- Extract to read
Is Gravity an Illusion?

Is Gravity an Illusion?

Bedford and Cavour, having arrived on the Moon, Bedford leaps as he would on Earth and finds that, with the strength Moon's gravity weaker than that of the Earth, he needs to move less violently. From The First Men in the Moon by HG Wells. First published London, 1913.

Courtesy of John Lounsbury writing at Seeking Alpha 

Erik Verlinde is a 48 year old professor of physics at the University of Amsterdam. Verlinde is a celebrated expert in string theory, that esoteric field of research attempting to move the description of the universe beyond Einstein.  Dennis Overbye has a very interesting article today about Verlinde in The New York Times.

- Records
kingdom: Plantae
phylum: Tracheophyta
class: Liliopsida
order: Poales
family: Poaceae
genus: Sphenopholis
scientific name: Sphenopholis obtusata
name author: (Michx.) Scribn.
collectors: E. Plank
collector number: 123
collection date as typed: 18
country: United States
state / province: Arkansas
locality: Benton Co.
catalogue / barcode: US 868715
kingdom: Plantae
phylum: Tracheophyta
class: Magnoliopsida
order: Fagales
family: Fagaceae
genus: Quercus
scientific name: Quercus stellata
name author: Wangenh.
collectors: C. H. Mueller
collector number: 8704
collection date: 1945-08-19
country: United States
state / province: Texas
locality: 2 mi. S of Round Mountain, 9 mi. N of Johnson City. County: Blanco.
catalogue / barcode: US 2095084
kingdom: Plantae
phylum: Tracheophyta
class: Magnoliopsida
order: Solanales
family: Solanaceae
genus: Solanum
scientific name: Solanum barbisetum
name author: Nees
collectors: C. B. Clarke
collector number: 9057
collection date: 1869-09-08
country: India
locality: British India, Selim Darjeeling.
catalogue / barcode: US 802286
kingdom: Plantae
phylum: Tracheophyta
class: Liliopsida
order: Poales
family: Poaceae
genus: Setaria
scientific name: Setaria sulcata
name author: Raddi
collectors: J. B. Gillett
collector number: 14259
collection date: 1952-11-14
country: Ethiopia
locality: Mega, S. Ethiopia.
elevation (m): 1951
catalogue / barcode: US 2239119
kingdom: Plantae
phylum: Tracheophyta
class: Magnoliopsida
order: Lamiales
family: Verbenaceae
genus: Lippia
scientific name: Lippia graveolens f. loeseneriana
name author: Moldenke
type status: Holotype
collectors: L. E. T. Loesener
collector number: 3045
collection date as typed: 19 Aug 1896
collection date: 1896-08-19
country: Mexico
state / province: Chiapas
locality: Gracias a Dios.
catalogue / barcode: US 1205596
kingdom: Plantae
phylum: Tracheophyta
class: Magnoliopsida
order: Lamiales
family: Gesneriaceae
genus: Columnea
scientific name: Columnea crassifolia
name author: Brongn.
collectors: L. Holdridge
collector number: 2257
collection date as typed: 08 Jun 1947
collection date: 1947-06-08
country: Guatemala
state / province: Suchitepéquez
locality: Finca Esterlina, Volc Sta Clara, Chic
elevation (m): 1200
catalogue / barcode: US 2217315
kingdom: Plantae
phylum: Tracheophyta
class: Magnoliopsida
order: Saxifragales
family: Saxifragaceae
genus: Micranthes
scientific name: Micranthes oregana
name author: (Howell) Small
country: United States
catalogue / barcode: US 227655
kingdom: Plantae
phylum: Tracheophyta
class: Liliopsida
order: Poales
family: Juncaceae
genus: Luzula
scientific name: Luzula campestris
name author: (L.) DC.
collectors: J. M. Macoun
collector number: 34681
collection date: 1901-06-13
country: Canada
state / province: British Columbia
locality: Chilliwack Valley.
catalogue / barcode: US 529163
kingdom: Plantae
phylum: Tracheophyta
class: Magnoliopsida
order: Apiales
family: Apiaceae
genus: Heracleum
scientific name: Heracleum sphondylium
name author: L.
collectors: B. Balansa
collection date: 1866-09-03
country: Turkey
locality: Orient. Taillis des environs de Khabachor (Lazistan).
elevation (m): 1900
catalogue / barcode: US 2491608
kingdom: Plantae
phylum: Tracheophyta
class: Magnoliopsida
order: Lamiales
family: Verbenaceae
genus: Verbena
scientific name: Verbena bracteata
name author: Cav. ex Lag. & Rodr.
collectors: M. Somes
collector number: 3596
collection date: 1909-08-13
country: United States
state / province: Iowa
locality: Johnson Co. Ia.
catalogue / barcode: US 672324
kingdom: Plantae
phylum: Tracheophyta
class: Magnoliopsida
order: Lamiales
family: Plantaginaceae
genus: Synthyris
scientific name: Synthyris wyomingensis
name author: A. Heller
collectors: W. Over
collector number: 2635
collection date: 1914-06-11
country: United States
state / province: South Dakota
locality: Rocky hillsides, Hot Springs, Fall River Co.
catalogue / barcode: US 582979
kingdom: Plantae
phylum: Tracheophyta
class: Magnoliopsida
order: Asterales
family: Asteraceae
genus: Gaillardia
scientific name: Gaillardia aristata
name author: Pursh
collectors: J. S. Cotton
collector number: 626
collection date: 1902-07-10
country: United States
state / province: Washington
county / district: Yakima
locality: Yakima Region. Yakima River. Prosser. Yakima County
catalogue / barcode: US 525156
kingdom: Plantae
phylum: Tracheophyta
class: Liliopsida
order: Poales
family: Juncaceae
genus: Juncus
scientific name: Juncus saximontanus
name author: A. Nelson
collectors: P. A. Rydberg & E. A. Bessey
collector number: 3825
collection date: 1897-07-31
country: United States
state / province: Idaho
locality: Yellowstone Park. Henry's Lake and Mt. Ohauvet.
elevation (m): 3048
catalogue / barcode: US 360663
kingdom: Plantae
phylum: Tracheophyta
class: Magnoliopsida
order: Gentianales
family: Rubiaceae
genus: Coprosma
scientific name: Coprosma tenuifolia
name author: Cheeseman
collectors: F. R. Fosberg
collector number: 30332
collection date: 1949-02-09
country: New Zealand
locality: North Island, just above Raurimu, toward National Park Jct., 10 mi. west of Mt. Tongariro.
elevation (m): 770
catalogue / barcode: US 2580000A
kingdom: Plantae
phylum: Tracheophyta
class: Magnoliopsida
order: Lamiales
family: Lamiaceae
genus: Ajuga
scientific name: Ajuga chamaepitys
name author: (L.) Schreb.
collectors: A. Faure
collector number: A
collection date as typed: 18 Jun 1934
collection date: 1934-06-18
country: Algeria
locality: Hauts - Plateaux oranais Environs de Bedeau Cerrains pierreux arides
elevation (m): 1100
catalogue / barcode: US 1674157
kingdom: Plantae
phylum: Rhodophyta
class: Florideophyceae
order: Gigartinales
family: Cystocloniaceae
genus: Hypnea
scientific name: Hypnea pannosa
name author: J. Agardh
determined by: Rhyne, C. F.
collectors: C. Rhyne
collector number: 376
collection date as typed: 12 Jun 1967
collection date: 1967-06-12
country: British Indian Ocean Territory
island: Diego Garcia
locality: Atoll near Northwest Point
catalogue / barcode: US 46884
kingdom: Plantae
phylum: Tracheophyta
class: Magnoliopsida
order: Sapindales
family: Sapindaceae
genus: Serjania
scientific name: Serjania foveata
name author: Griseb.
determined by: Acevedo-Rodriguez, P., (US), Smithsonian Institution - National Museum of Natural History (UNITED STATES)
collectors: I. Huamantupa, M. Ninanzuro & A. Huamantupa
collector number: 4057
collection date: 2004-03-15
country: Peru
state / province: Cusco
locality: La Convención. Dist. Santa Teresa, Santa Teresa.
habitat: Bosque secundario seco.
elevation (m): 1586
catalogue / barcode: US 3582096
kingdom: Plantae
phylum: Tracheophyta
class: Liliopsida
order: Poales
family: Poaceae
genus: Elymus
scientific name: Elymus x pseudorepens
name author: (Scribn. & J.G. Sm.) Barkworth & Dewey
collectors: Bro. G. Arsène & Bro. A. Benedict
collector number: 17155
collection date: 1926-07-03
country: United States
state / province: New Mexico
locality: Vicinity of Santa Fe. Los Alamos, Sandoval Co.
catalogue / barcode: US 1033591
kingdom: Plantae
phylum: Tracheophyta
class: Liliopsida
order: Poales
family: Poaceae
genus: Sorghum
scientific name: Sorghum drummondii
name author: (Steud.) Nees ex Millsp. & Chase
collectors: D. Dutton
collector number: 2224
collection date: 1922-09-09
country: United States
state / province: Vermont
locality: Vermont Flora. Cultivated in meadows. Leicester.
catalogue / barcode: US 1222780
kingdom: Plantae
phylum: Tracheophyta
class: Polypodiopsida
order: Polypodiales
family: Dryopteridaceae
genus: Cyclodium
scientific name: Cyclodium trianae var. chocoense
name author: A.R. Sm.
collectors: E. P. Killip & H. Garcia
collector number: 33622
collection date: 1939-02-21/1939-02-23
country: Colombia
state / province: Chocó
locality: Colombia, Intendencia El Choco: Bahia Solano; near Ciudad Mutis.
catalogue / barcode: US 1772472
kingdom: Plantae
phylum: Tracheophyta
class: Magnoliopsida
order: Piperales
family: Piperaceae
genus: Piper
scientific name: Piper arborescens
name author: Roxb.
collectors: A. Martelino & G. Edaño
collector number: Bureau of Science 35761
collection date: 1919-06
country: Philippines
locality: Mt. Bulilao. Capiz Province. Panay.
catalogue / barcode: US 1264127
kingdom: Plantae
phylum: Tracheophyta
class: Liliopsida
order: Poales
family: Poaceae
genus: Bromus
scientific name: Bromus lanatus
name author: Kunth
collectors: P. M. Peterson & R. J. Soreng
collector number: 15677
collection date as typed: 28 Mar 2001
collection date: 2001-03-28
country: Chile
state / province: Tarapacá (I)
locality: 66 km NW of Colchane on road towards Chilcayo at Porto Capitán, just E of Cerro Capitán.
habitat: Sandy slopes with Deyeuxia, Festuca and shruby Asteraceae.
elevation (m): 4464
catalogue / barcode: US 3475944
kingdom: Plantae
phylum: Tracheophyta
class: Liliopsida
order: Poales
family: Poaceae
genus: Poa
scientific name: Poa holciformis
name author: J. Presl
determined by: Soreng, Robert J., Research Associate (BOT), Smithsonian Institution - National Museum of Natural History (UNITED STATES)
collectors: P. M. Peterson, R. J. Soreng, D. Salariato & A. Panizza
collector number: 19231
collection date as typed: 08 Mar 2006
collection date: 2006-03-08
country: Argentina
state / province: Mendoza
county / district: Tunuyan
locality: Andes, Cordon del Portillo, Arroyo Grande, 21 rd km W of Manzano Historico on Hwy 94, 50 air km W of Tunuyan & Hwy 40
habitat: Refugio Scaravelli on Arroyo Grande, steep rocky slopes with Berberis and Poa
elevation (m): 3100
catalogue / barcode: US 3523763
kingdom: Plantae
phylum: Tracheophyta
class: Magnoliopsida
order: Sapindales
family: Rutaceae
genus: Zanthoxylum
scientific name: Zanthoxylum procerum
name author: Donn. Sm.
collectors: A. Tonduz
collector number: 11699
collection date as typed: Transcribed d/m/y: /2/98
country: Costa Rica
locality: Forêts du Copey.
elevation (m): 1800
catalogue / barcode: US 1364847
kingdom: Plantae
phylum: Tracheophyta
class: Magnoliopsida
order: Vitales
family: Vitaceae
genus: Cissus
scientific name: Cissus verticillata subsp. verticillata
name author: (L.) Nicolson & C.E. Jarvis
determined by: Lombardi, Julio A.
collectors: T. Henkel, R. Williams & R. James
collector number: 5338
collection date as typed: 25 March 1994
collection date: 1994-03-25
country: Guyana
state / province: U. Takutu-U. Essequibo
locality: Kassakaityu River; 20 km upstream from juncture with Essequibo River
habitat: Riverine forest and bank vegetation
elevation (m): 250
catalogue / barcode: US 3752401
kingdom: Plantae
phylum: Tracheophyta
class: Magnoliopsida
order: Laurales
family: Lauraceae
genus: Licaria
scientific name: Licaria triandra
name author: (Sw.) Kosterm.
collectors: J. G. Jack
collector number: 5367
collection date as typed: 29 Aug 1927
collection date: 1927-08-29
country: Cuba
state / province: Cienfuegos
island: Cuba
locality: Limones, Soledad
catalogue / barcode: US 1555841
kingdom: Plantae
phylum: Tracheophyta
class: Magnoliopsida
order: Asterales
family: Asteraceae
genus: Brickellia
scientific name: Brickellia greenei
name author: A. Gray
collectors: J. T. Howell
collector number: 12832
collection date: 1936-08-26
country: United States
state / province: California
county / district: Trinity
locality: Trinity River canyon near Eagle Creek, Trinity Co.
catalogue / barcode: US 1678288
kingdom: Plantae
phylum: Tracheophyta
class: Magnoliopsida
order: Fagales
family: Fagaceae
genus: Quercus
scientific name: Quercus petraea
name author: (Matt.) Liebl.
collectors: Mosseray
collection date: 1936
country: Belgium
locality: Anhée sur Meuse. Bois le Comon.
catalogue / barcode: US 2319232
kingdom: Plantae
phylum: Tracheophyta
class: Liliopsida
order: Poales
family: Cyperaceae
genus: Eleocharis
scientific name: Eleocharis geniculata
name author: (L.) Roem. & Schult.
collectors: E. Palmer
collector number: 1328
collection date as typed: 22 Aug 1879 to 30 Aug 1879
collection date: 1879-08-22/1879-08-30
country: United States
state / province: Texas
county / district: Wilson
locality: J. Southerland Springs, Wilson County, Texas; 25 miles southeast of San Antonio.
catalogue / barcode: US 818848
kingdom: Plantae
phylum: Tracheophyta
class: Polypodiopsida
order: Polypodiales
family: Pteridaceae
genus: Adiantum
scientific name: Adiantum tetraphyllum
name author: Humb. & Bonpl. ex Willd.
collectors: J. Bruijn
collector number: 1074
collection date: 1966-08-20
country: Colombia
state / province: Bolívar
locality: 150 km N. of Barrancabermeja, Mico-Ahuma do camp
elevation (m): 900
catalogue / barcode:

- What needs to be done
Can you copy the gravity piece word for word, from "Courtesy of John" up to and including "New York Times."? You won't need the records for this.

- Answer to this task
Courtesy of John Lounsbury writing at Seeking Alpha 

Erik Verlinde is a 48 year old professor of physics at the University of Amsterdam. Verlinde is a celebrated expert in string theory, that esoteric field of research attempting to move the description of the universe beyond Einstein.  Dennis Overbye has a very interesting article today about Verlinde in The New York Times.